Membrane‐Stabilizing Copolymers Confer Protection to Dystrophic Skeletal Muscle in vitro and in vivo

Muscle membrane instability is a hallmark of Duchenne Muscular Dystrophy, a disease that results in skeletal muscle weakness and cardiomyopathy. Poloxamer 188 (P188) is a membrane stabilizer that has been shown by us and others to protect the dystrophic myocardium under physiological stress but its effects on the skeletal myopathy have been less clear to date. P188 belongs to the tri‐block copolymer family, which comprises molecules made of a hydrophobic polypropylene oxide (PPO) core flanked by linear chains of hydrophilic polyethylene oxide (PEO) moieties. These exist at various sizes and PPO/PEO ratios and it is unclear what structural properties of P188 confer its membrane protecting functionality. Mechanistic knowledge is requisite for a deeper understanding of membrane protection by copolymers.
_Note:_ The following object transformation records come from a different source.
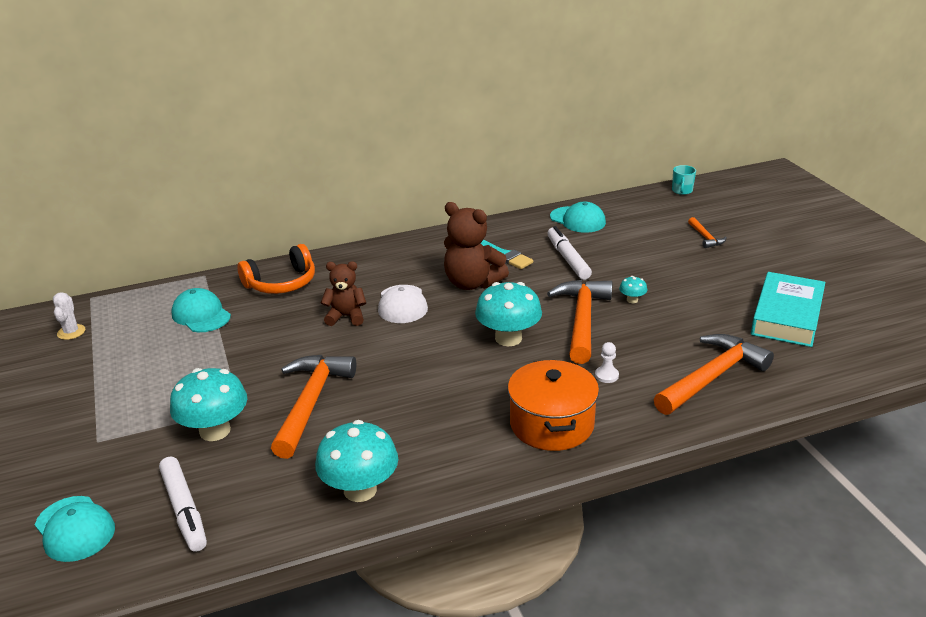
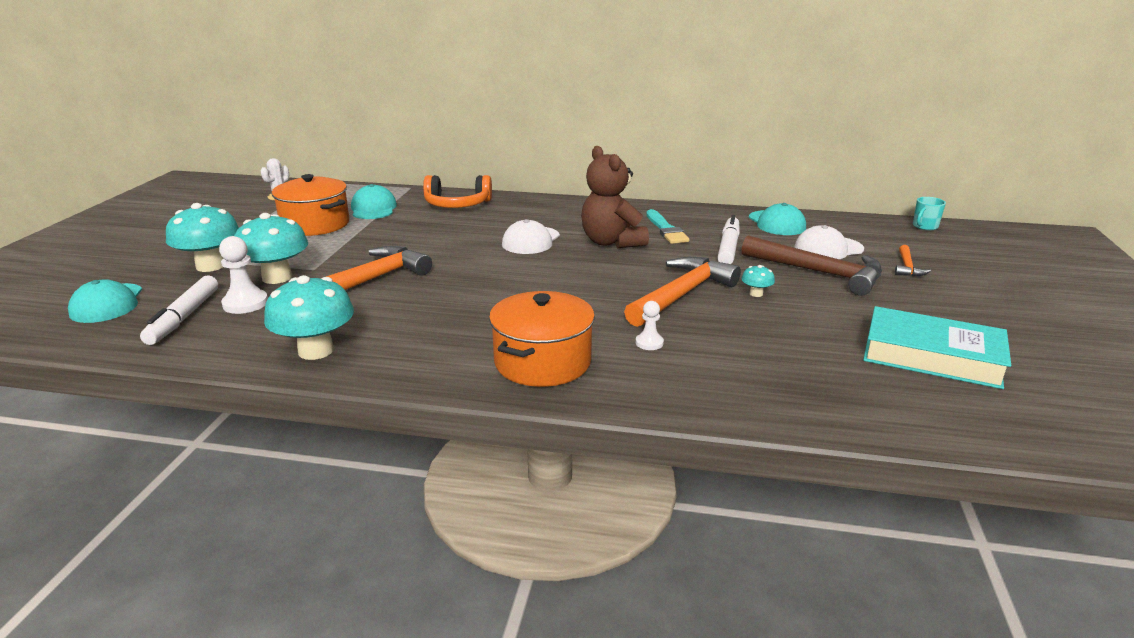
camera: 30 degrees right, 5 degrees down
(165, 355) = (315, 224): none -> orange pot
(225, 470) = (245, 303): none -> white pawn
(346, 317) = (474, 237): brown teddy bear -> none
(508, 338) = (591, 288): turquoise mushroom -> turquoise mushroom (210, 266)
(638, 236) = (828, 249): none -> white cap
(654, 263) = (819, 273): none -> brown hammer
(712, 377) = (766, 380): orange hammer -> none
(787, 316) = (932, 356): turquoise book -> turquoise book turned 60 degrees clockwise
We show that P188 at concentrations protective for dystrophic cardiac myocytes is also efficacious in stabilizing membranes of dystrophic skeletal muscle cells in vitro suggesting that delivery limits P188 efficacy in vivo. We show here that P188′s efficacy in protecting dystrophic mdx mice limb muscle from lengthening injury in vivo is critically dependent on delivery route. We also show that extended tri‐block copolymers can provide increased potency. Systematic optimization of tri‐block copolymer delivery, dosing and structure offers a unique therapeutic strategy to protect both dystrophic cardiac and skeletal muscle in vivo. Funded by MDA, NIH and AHA.